### [Directions for this task]
Return a copy of every line in the records that includes the word "linecap".

+++ Task data

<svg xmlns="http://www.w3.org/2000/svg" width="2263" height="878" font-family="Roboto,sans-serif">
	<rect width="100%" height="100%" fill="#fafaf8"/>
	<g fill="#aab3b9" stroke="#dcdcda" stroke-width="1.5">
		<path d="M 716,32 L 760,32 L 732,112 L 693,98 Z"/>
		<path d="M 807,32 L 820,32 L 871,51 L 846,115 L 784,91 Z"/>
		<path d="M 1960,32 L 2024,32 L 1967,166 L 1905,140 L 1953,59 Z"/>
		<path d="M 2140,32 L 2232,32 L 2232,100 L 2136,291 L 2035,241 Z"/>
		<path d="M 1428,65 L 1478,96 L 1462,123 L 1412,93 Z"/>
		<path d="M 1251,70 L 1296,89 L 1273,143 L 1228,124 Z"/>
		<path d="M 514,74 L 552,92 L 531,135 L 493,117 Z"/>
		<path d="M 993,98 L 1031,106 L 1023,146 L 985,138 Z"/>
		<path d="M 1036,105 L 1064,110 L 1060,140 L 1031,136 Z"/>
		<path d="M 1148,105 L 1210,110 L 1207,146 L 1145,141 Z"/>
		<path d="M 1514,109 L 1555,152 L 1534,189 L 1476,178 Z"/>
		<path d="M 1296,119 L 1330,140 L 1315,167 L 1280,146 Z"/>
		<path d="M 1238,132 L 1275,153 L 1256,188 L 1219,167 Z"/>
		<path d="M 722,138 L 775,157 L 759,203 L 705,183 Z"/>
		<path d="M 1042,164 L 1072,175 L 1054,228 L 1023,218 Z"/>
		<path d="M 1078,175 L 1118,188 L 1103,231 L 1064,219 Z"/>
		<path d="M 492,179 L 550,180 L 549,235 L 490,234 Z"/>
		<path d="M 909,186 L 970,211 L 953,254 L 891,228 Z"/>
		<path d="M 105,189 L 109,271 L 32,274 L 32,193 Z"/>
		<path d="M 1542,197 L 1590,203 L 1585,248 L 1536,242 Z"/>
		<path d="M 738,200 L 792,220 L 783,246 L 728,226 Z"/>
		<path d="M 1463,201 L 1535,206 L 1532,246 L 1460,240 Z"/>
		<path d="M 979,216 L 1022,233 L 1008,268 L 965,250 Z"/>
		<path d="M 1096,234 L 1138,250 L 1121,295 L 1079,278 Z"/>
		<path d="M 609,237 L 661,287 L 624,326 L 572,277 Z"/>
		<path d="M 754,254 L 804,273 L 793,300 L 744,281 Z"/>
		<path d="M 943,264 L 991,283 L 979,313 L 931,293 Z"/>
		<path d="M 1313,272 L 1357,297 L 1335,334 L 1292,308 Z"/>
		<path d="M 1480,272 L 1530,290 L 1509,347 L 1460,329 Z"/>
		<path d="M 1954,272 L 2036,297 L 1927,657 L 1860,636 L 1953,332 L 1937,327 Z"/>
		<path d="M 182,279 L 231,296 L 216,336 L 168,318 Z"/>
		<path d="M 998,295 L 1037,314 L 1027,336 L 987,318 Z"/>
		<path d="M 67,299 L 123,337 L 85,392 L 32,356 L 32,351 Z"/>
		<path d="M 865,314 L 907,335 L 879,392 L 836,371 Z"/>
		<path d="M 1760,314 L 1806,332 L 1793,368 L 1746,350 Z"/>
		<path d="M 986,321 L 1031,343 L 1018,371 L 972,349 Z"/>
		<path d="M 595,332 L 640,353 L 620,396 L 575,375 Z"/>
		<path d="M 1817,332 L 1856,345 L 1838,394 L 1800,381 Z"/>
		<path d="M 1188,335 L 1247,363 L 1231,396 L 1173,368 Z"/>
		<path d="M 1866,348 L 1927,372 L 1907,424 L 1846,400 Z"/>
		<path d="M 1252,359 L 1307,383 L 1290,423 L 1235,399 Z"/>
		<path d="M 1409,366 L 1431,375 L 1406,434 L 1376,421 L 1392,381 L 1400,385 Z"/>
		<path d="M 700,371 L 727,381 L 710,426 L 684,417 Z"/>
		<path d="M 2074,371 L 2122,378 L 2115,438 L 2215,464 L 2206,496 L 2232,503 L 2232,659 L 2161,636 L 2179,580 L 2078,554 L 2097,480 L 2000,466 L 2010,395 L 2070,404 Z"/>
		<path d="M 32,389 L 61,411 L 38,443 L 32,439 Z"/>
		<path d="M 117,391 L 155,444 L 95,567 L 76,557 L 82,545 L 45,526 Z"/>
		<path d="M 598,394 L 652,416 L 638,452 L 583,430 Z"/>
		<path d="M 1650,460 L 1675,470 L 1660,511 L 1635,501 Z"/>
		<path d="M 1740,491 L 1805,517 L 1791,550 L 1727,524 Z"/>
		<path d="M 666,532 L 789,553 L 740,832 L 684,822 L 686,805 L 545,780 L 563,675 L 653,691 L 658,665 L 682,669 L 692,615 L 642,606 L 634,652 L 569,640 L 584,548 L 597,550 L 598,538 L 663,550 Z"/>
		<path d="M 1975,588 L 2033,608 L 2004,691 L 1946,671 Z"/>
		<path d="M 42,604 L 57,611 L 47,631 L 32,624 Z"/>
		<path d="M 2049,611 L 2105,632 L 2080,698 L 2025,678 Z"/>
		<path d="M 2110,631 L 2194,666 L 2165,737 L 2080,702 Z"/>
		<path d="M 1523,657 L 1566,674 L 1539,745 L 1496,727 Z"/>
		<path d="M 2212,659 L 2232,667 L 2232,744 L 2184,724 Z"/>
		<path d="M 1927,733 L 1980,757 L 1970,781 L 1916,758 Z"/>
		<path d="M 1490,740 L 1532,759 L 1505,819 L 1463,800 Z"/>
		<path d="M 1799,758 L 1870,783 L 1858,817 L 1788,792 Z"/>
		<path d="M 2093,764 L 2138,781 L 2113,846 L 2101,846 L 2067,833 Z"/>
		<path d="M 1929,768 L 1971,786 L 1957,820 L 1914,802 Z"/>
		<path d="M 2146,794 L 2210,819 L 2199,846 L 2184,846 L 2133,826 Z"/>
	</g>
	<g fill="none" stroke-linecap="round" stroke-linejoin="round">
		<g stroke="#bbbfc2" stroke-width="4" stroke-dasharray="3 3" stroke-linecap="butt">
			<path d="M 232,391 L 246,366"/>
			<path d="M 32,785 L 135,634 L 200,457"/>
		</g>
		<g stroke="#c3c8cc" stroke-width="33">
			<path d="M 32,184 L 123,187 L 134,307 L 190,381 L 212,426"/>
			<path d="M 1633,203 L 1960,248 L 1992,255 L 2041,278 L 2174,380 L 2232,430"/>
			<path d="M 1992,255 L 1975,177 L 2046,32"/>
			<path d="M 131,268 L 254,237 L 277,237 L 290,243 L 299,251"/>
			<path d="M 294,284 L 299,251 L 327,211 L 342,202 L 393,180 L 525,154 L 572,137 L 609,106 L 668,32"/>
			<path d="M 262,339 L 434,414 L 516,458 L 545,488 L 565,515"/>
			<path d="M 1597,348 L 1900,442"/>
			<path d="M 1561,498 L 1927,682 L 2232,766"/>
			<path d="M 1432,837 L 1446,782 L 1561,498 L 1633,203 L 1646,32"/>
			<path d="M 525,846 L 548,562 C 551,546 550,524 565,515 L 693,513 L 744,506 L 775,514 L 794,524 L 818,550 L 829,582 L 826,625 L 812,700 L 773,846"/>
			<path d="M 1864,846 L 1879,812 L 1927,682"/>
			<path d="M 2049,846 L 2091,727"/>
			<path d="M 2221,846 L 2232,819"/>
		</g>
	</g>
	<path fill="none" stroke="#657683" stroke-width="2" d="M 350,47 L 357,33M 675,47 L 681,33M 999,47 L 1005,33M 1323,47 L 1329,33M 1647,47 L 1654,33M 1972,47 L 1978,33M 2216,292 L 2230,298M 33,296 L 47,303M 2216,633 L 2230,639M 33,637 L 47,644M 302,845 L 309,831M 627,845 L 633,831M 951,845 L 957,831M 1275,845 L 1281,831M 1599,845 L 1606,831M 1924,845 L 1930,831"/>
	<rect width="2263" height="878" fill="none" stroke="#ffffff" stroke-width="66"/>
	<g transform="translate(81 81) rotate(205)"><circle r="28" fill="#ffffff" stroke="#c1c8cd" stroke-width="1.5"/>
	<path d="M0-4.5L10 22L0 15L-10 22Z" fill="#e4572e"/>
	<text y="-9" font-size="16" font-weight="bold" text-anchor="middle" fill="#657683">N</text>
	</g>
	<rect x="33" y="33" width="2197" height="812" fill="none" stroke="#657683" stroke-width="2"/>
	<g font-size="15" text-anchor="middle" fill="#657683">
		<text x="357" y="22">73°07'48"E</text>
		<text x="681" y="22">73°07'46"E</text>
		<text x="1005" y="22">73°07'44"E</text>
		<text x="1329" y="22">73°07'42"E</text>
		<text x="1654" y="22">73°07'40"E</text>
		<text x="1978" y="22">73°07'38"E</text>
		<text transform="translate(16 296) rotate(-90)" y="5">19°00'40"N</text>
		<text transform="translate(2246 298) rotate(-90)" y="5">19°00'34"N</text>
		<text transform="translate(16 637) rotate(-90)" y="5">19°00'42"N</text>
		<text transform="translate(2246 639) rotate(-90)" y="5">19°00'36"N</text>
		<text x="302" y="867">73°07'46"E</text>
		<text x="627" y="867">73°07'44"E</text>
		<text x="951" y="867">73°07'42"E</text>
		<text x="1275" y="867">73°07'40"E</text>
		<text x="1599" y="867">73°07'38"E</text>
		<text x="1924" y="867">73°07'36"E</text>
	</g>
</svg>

++++++

### [Response to this exercise]
	<g fill="none" stroke-linecap="round" stroke-linejoin="round">
		<g stroke="#bbbfc2" stroke-width="4" stroke-dasharray="3 3" stroke-linecap="butt">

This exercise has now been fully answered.